TASKS »
**a)** According to the commentary on Warren's opioid plan, how much would each life saved cost taxpayers if the treatment were only 5% effective?
**b)** Reproduce the commentary on Warren's opioid plan between "And Warren wants" and "bureaucracy becomes entrenched.", inclusive, substituting "heart disease" for "breast cancer".
(READING TEXT Opens)
Granted, not spending money won't combat the crisis either. However, unlike HIV and AIDS, which Warren uses as an analogy, it's unlikely that money spent on medical research will result in more effective treatment for opioid addiction. Indeed, combating addiction is notoriously difficult, and just because well-funded programs exist doesn't mean that they will be effective. What specific programs does Warren want to fund and what evidence is there of their effectiveness?

And Warren wants to spend a lot of money--around $250,000 for each death that can be projected based on current rates. Maybe spending $250,000 is worth it to save one life, but what if the effectiveness rate of the treatment is only 5%? Under this scenario, each life saved would cost taxpayers $5 million which, while each life saved can be said to be "priceless," is starting to become a lot of money to ask of taxpayers for an addiction that some sufferers beat without any formal treatment program at all. Then there's the question of whether the $5 million might be more effectively spent on preventing deaths from some other cause, say breast cancer. There's also the issue of relapsing addicts, which will pretty much require continuing funding for the treatment programs indefinitely while another government bureaucracy becomes entrenched.

I don't necessarily oppose Warren's plan or taxing the rich to pay for it (although that's a lot easier said than done) but I would like to see some discussion of how effective the costly treatment programs can be forecast to be. Absent this discussion, Warren comes across as just another liberal wanting to throw taxpayer money at a problem without bothering to determine whether or not the money will even do any good.
(READING TEXT Closes)
(SUPPLIED DATA Opens)
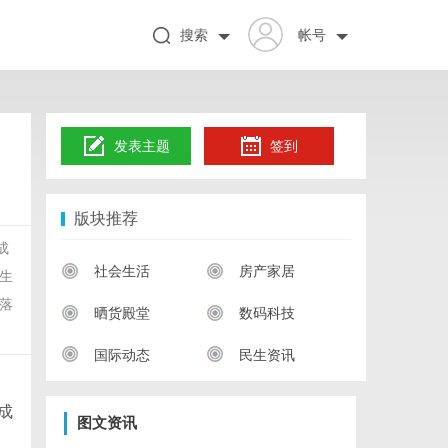
搜索
帐号
发表主题
签到
版块推荐
成
社会生活
房产家居
生
落
晒货殿堂
数码科技
国际动态
民生资讯
成
图文资讯
促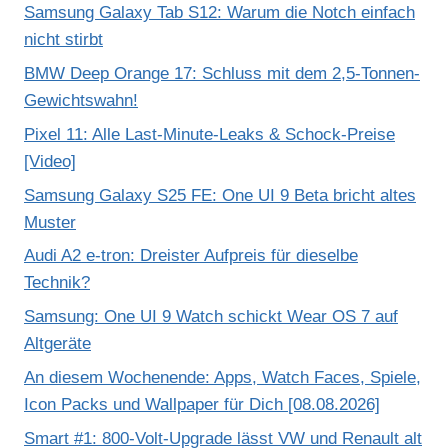
Samsung Galaxy Tab S12: Warum die Notch einfach
nicht stirbt
BMW Deep Orange 17: Schluss mit dem 2,5-Tonnen-
Gewichtswahn!
Pixel 11: Alle Last-Minute-Leaks & Schock-Preise
[Video]
Samsung Galaxy S25 FE: One UI 9 Beta bricht altes
Muster
Audi A2 e-tron: Dreister Aufpreis für dieselbe
Technik?
Samsung: One UI 9 Watch schickt Wear OS 7 auf
Altgeräte
An diesem Wochenende: Apps, Watch Faces, Spiele,
Icon Packs und Wallpaper für Dich [08.08.2026]
Smart #1: 800-Volt-Upgrade lässt VW und Renault alt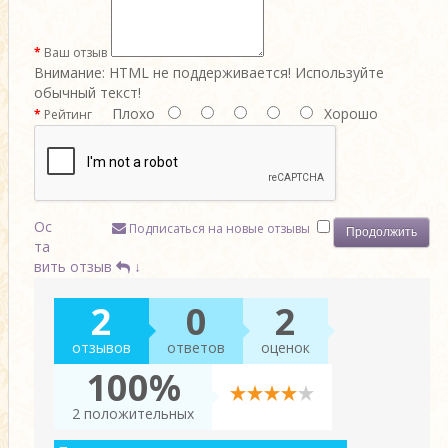
Ваш отзыв
Внимание:
HTML не поддерживается! Используйте
обычный текст!
Плохо
Хорошо
Рейтинг
Ос
Подписаться на новые отзывы
Продолжить
та
вить отзыв
↓
2
0
2
отзывов
ответов
оценок
100%
2 положительных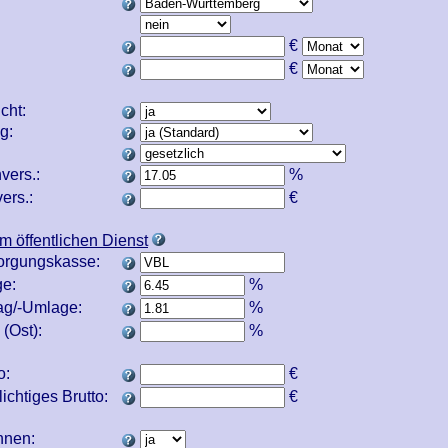
€
€
icht:
ng:
vers.:
%
ers.:
€
m öffentlichen Dienst
orgungskasse:
e:
%
ag/-Umlage:
%
(Ost):
%
o:
€
ichtiges Brutto:
€
echnen: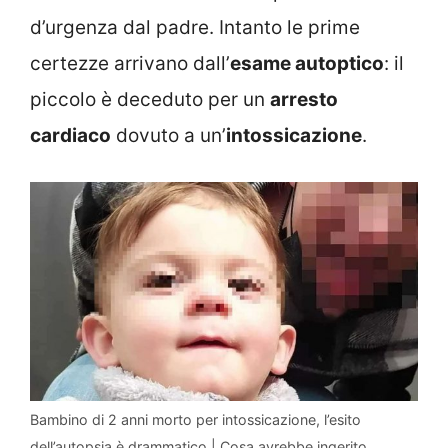
d’urgenza dal padre. Intanto le prime
certezze arrivano dall’
esame autoptico
: il
piccolo è deceduto per un
arresto
cardiaco
dovuto a un’
intossicazione
.
Bambino di 2 anni morto per intossicazione, l’esito
dell’autopsia è drammatico | Cosa avrebbe ingerito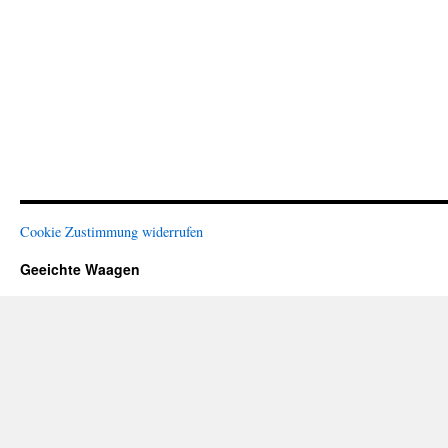
Cookie Zustimmung widerrufen
Geeichte Waagen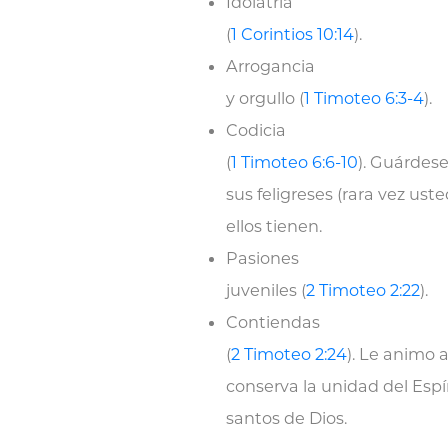
Idolatría
(
1 Corintios 10:14
).
Arrogancia
y orgullo (
1 Timoteo 6:3-4
).
Codicia
(
1 Timoteo 6:6-10
). Guárdese
sus feligreses (rara vez us
ellos tienen.
Pasiones
juveniles (
2 Timoteo 2:22
).
Contiendas
(
2 Timoteo 2:24
). Le animo
conserva la unidad del Espí
santos de Dios.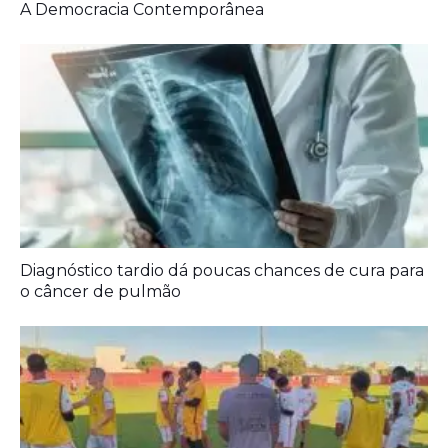
A Democracia Contemporânea
Diagnóstico tardio dá poucas chances de cura para
o câncer de pulmão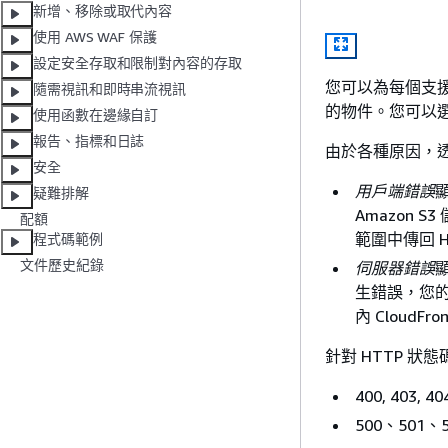
新增、移除或取代內容
使用 AWS WAF 保護
設定安全存取和限制對內容的存取
您可以為每個支援
隨需視訊和即時串流視訊
的物件。您可以
使用函數在邊緣自訂
報告、指標和日誌
由於各種原因，透過
安全
用戶端錯誤
疑難排解
Amazon
配額
範圍中傳回 HT
程式碼範例
文件歷史紀錄
伺服器錯誤
生錯誤，您的原
內 Cloud
針對 HTTP 狀
400, 403, 40
500、501、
(SUPPLIED DATA Closes)
PER-TASK ANSWERS »
**a)** Each life saved would cost taxpayers $5 million.

**b)**
And Warren wants to spend a lot of money--around $250,000 for each death that can be projected based on current rates. Maybe spending $250,000 is worth it to save one life, but what if the effectiveness rate of the treatment is only 5%? Under this scenario, each life saved would cost taxpayers $5 million which, while each life saved can be said to be "priceless," is starting to become a lot of money to ask of taxpayers for an addiction that some sufferers beat without any formal treatment program at all. Then there's the question of whether the $5 million might be more effectively spent on preventing deaths from some other cause, say heart disease. There's also the issue of relapsing addicts, which will pretty much require continuing funding for the treatment programs indefinitely while another government bureaucracy becomes entrenched.